With most midterm primaries now decided, it’s time to gear up for the biennial courtship of those great determiners of elections: those who can’t make up their minds.
Every election cycle, candidates fight for their attention, while pollsters and media cite them as the key to our nation’s future.
Hooey. They’d probably vote for “Nobody” if it were on the ballot.
The “undecideds” are constantly bemoaned by political experts who say they don’t properly pay attention to politics, but that isn’t the real problem. After all, no one should be forced to pay attention to politics if he doesn’t want to.
The problem, decidedly, is their focus. Whenever they are asked what issue will drive them to finally make up their minds, they inevitably say they are looking for “the candidate who will do the most for me.”
First off, this is incredibly selfish. Second, it invites pandering.
Naturally, the Democratic and Republican candidates both want the undecided vote. So if the undecided want neon underpants outlawed, the candidates trample each other for sound booth space to say, “I’m Candidate X, and I approve this anti-neon underpants message.”
After both candidates tell the undecided what they want to hear, the undecided complain to the pollsters and media: “I can’t tell the difference in the candidates.”
Well, of course you can’t: They’re both catering to your precious wishes. It’s like divorced parents each trying to buy the bigger teddy bear.
Furthermore, no one ever calls them on their selfishness.
I have searched in vain to find out when the phenomenon of the “undecided voter” began. I found a group of historians who say they don’t have a clue when it started. They do say, however, that in colonial times people voted publicly. There was no secret ballot, and therefore no “undecided voter.”
But can we be sure? A voter might have showed up at the courthouse to proclaim he was casting his vote for Phineas Broughsbury, even though three days earlier he was wavering over Dalton Sinclair. Technically, three days earlier he was “undecided.”
And for all we know, somebody might have stood up and said, “I can’t stand the lot of them. I just came for the whiskey!” Yes, everyone got snockered at these events.
Howdy Doody, Bye-Bye Duty
Be all this as it may, I want to tackle the undecided’s initial pronouncement that they are looking for the candidate who will “do the most for me.” I think that gives us a clue as to when this phenomenon began.
The “Greatest Generation,” which won World War II, is often touted as the last generation – as a whole – to unselfishly sacrifice for the greater good. All their kids, on the other hand, supposedly were indulged with every wish once the happy days were here again.

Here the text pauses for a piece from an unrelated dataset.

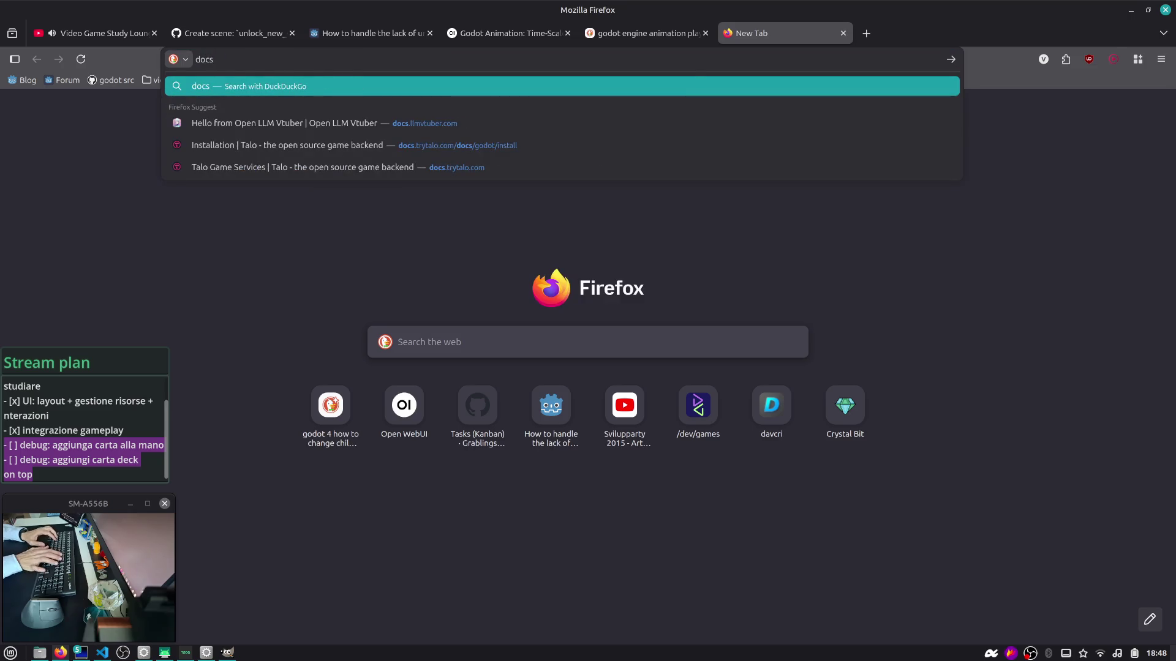
key(Down)
key(ctrl+a)
text(godot)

Maybe there’s an Ayn Rand influence, or maybe it’s a result of the Me Decade, but it’s now not only considered acceptable to vote merely for one’s own self-interest, it’s practically considered wrong not to.
I have on more than one occasion over the past two decades been scolded for voting against my own self-interest. I don’t remember the particulars, but generally, I was voting against the candidate who proposed a program that would have helped me personally.
While I would have greatly appreciated the help, I felt it would have come at the expense of others who weren’t getting a say in helping me. I don’t mind voting for programs that help people in need, but I didn’t feel these programs should be helping people, like me, who didn’t’ need it.
Wherefore art thou?
If there is any good news, it’s that it turns out undecided voters may not actually have as much influence as they have been given credit for.
UCLA political science professor Lynn Vavreck wrote on The New York Times’ website in April that statistics show very few people depart from their normal political party – even after spending an amount of time feeling undecided.
But this won’t stop campaigns from going after them.
Nick Gourevitch, research director at Global Strategy Group, responded to Vavreck on The Huffington Post saying that it still makes more sense to try to turn an undecided voter than get a committed one to the polls. After all, winning an undecided voter gains a campaign two votes – the opponent loses one, the candidate wins one – while persuading a decided supporter to get off the couch and vote only brings in one for the candidate while not taking one away from the opponent.
In other words, they’re going to keep throwing their money at selfish people who are unlikely to change their minds anyway instead of spending it on motivating people who actually have principles.
The Daily Beast’s Michelle Cottle has called the undecideds a “menace” because they are actually people who don’t pay attention in the world yet insist on voting anyway.
Blogger Mark Draughn, a self-proclaimed undecided, said in a 2008 post that the politically non-astute such as himself shouldn’t vote. He’s right.
But most of his uninformed brethren don’t agree.
Nevada has long had a “None of These Candidates” option on its ballot. Earlier this year that’s exactly what got the most votes in its gubernatorial primary. We’re clearly reaching critical mass when people still are undecided even while filling out their ballots.
Maybe that will bring out attack ads on “None of the Above.” After all, “None of the Above” refuses to take a stand on the issues, though I suppose it isn’t controlled by those big-money special interests.
Enough with putting the purposely ill-informed voter up on a pedestal.
What we need are principles. Maybe yours are different than mine, but I respect you for voting for the person I’m voting against as long as you are doing so because you have a reasoned worldview that guides your conscience.
Those who waver back and forth based on what goodies they perceive they’ll get should stay home and do whatever most gratifies themselves — instead of doing that to the rest of us.